文:大沼 寧 山形徳洲会病院 整形外科部長

〝ゴールデンエイジ〟が将来を決める

日本では、子どもたちのサッカー人口が増加。優秀な選手が早くから発掘され、エリート教育がなされるようになった。しかし、サッカーの技術を向上させるために、サッカーだけをやらせることには賛成できない。
最近、ユース世代の日本代表選手の中に、泳げない者やボールをうまく投げられない者がいる。サッカーだけをやってきた弊害で、身体の使い方に応用が効かないのだ。 8~12歳の年代は神経系が著しく発達し、あらゆる物事を短期間でマスターできる〝ゴールデンエイジ〟と呼ばれる年代。
スポーツ選手に限らず、さまざまなスキルを体得するのに好都合なこの時期に、身体を動かすのは重要なことだ。それに、いろいろなスポーツを体験すれば、世界に通用するスポーツ選手の下地づくりにもなり得る。

サッカー選手の輸入大国から輸出大国への遠い道程

今年のドイツ・W杯で、日本代表は予選リーグで敗退。前回は自国開催の大きなアドバンテージでベスト16入りを果たせたが、これが今の日本サッカーの実力だろう。世界のサッカー情勢から判断すれば妥当な結果だったが、多くの日本人は甘い期待を掛けていたために失望してしまった。サッカーの盛んなヨーロッパから離れた日本では、客観的に自国のレベルが把握されていなかった。
ヨーロッパでの選手生活が長い中田英寿選手だけが危機感を抱き、他の選手とそれを共有できなかったようにも見える。

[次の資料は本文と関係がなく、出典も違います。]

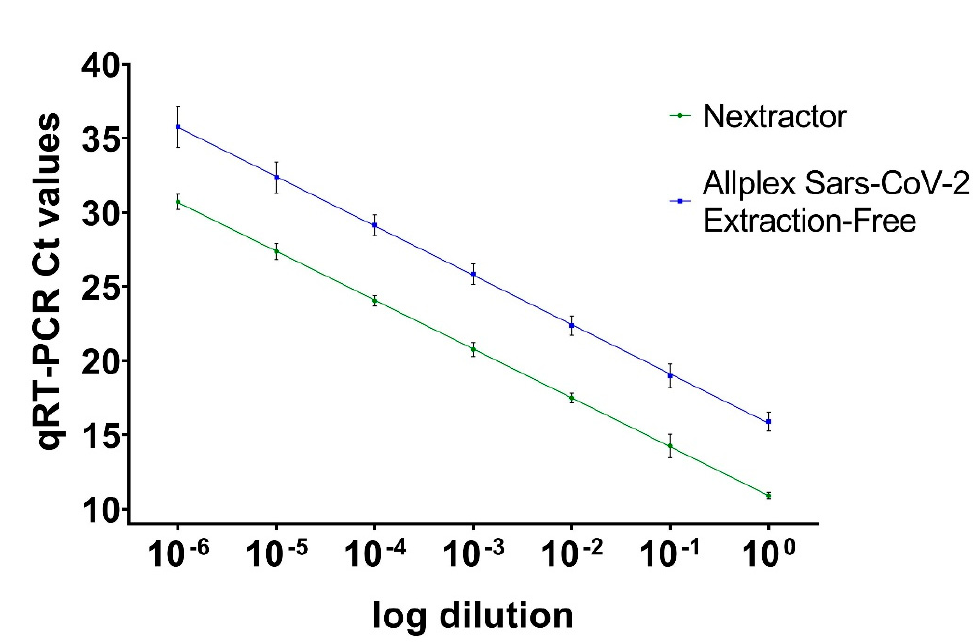
Figure 1. Ct values obtained with preliminary RNA extraction (Nextractor shown in green line) and the extraction-free protocol (Allplex severe acute respiratory syndrome coronavirus 2 (SARS-CoV-2) Extraction-Free, shown in blue line). Ct values are presented as the mean of six replicates for each dilution ± standard error (SE).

4年後のW杯予選には、ヨーロッパのトップリーグに多くの選手を輩出して、今や〝世界のレベル〟を謳うオーストラリアもアジア枠に加わり、日本の本大会出場は危ぶまれている。
日本サッカー協会が、オシム日本代表監督の持つ危機感をどれだけ真剣に捉えて行動するかに、命運はかかっている。
日本で育った選手でも、ユースの年代から世界で活躍する時代が到来した。国内だけでなく、多くの日本選手が世界で活躍して、サッカー選手の輸入大国から輸出大国になって初めて、W杯を手にすることができるだろう。遠い道程の始まりだ。